EXCERPTED PASSAGE →

There's also another folio_clear_uptodate() call in
fuse_try_move_folio() in fuse/dev.c when the server gifts pages to the
kernel through vmsplice. This one I think is needed else
folio_end_read() will xor uptodate state of an already uptodate folio
(commit 76a51ac ("fuse: clear PG_uptodate when using a stolen page")
says a bit more about this).

> [snip]
>
> Here's the log of a run with the change you've provided applied: https://qa-reports.linaro.org/lkft/sashal-linus-next/build/v6.18-rc7-13807-g26a15474eb13/testrun/30620754/suite/log-parser-test/test/exception-warning-fsiomapbuffered-io-at-ifs_free/log

Hmm, I think this WARN_ON_ONCE is getting triggered from the
folio_mark_uptodate() call in fuse_fill_write_pages().

This is happening because iomap integration hasn't (yet) been added to
the fuse writethrough path, as it's not necessary / urgent (whereas
for buffered writes, it is in order for fuse to use large folios). imo
updating the folio uptodate/dirty state but not the bitmap is
logically fine as the worst outcome from this is that we miss being
able to skip some extra read calls that we could saved if we did add
the iomap bitmap integration. However, I didn't realize there's a
WARN_ON_ONCE checking the ifs uptodate bitmap state (but curiously no
WARN_ON_ONCE checking the ifs dirty bitmap state).

Data items:
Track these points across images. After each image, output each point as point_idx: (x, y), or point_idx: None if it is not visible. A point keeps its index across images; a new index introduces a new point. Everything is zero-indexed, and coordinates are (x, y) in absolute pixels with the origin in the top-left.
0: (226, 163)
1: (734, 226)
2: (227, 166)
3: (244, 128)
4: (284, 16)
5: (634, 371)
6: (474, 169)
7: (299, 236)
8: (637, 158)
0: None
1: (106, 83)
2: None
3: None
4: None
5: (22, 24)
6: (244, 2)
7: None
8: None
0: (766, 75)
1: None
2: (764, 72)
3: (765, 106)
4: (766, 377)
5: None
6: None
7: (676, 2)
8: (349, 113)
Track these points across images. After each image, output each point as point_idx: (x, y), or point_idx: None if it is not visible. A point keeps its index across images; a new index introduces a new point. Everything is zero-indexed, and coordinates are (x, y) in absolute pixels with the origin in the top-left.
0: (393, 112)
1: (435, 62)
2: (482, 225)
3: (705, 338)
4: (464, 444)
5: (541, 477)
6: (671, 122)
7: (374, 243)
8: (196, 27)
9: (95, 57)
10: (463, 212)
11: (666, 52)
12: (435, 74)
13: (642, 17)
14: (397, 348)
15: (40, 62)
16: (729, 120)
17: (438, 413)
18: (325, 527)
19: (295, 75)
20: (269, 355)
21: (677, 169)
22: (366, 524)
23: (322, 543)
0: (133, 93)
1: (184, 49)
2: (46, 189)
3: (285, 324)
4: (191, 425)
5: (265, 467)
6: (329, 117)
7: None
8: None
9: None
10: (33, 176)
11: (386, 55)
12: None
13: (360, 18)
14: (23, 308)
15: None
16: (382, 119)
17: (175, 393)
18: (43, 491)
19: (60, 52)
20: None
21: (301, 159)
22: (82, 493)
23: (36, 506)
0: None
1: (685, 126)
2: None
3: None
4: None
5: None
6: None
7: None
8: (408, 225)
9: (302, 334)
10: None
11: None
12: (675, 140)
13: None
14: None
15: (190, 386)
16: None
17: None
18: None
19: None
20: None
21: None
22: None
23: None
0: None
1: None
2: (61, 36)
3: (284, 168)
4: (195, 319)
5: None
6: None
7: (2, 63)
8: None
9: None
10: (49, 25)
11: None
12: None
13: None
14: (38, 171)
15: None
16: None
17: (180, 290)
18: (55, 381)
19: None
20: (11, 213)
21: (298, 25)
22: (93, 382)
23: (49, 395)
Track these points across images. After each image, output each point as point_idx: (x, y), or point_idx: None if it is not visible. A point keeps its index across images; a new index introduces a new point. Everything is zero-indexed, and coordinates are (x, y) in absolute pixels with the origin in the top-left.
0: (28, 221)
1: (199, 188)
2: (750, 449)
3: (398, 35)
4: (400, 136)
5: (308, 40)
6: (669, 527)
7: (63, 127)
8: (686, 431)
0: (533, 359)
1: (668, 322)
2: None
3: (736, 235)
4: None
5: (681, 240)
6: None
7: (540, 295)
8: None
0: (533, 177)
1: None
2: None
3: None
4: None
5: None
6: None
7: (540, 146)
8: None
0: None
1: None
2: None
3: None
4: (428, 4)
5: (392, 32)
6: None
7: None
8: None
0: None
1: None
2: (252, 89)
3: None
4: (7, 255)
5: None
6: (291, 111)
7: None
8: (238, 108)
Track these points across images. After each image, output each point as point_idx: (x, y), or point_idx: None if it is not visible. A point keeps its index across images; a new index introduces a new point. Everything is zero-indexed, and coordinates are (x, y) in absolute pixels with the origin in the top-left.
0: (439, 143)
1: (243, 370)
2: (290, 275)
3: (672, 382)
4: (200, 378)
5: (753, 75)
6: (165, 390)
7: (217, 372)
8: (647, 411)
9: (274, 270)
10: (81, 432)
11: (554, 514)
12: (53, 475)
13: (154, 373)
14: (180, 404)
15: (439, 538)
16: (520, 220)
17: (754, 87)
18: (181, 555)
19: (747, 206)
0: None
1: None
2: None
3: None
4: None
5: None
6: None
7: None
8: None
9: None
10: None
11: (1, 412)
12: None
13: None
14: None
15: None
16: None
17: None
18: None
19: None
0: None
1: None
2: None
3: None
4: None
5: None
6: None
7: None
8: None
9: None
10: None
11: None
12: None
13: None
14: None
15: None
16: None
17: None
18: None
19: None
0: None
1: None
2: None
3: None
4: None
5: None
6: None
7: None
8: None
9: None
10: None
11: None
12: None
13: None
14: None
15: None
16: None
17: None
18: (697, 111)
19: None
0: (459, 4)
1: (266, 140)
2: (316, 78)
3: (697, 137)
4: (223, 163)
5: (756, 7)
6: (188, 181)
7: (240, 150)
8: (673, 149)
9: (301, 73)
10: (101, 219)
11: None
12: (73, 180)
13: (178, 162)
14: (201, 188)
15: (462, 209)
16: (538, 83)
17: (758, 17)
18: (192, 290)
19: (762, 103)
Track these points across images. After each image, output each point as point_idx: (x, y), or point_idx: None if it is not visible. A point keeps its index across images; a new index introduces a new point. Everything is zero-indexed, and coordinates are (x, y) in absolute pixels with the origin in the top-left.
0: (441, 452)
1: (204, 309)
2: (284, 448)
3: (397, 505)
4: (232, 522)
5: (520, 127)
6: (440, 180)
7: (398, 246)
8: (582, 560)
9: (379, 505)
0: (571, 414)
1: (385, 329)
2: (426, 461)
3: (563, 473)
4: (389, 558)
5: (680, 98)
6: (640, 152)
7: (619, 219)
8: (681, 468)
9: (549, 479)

TASKS TO PERFORM →
**A)** Answer these about the FUSE message, one line each:
(i) In which function and file is the other folio_clear_uptodate() call found?
(ii) Which call is thought to be triggering the WARN_ON_ONCE?
(iii) Which commit says more about why that other call is needed?
**B)** Please write out the part of the FUSE message starting with "There's also another" and going on through "call in fuse_fill_write_pages().".
Rely only on the text, not on the records.

RESULTS OF THE TASKS →
**A)**
(i) fuse_try_move_folio() in fuse/dev.c
(ii) The folio_mark_uptodate() call in fuse_fill_write_pages()
(iii) Commit 76a51ac ("fuse: clear PG_uptodate when using a stolen page")

**B)**
There's also another folio_clear_uptodate() call in
fuse_try_move_folio() in fuse/dev.c when the server gifts pages to the
kernel through vmsplice. This one I think is needed else
folio_end_read() will xor uptodate state of an already uptodate folio
(commit 76a51ac ("fuse: clear PG_uptodate when using a stolen page")
says a bit more about this).

> [snip]
>
> Here's the log of a run with the change you've provided applied: https://qa-reports.linaro.org/lkft/sashal-linus-next/build/v6.18-rc7-13807-g26a15474eb13/testrun/30620754/suite/log-parser-test/test/exception-warning-fsiomapbuffered-io-at-ifs_free/log

Hmm, I think this WARN_ON_ONCE is getting triggered from the
folio_mark_uptodate() call in fuse_fill_write_pages().